### WHAT TO PRODUCE
Set down, word for word, every line of the listing below, starting with the one that contains "Please mark all" and ending with the final line. Include nothing else.
>>>
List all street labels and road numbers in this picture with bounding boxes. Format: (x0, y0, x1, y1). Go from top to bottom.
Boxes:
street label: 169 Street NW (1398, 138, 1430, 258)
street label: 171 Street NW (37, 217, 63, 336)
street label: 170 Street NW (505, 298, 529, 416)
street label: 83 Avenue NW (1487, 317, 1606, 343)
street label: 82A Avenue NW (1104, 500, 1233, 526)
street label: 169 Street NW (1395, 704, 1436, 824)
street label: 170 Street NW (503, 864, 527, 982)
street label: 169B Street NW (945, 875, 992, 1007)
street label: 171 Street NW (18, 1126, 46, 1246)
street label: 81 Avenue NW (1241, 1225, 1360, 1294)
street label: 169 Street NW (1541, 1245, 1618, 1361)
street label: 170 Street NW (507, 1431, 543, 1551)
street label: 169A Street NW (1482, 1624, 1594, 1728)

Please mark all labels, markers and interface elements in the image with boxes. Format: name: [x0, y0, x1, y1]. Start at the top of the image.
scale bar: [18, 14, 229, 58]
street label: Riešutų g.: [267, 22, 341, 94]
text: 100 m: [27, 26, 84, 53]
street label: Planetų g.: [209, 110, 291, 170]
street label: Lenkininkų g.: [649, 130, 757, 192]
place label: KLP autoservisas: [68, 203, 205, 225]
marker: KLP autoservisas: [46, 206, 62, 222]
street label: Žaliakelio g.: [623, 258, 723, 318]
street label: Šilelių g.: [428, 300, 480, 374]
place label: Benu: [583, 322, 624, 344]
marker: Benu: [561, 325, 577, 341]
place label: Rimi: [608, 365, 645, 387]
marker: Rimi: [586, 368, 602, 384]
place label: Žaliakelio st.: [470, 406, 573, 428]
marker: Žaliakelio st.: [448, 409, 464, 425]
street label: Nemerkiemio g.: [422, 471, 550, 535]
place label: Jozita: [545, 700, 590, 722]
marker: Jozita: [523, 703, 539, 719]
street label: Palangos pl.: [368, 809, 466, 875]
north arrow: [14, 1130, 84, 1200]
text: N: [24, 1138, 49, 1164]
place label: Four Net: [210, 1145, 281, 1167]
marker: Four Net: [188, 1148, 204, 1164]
<<<
### TASK RESULT
Please mark all labels, markers and interface elements in the image with boxes. Format: name: [x0, y0, x1, y1]. Start at the top of the image.
scale bar: [18, 14, 229, 58]
street label: Riešutų g.: [267, 22, 341, 94]
text: 100 m: [27, 26, 84, 53]
street label: Planetų g.: [209, 110, 291, 170]
street label: Lenkininkų g.: [649, 130, 757, 192]
place label: KLP autoservisas: [68, 203, 205, 225]
marker: KLP autoservisas: [46, 206, 62, 222]
street label: Žaliakelio g.: [623, 258, 723, 318]
street label: Šilelių g.: [428, 300, 480, 374]
place label: Benu: [583, 322, 624, 344]
marker: Benu: [561, 325, 577, 341]
place label: Rimi: [608, 365, 645, 387]
marker: Rimi: [586, 368, 602, 384]
place label: Žaliakelio st.: [470, 406, 573, 428]
marker: Žaliakelio st.: [448, 409, 464, 425]
street label: Nemerkiemio g.: [422, 471, 550, 535]
place label: Jozita: [545, 700, 590, 722]
marker: Jozita: [523, 703, 539, 719]
street label: Palangos pl.: [368, 809, 466, 875]
north arrow: [14, 1130, 84, 1200]
text: N: [24, 1138, 49, 1164]
place label: Four Net: [210, 1145, 281, 1167]
marker: Four Net: [188, 1148, 204, 1164]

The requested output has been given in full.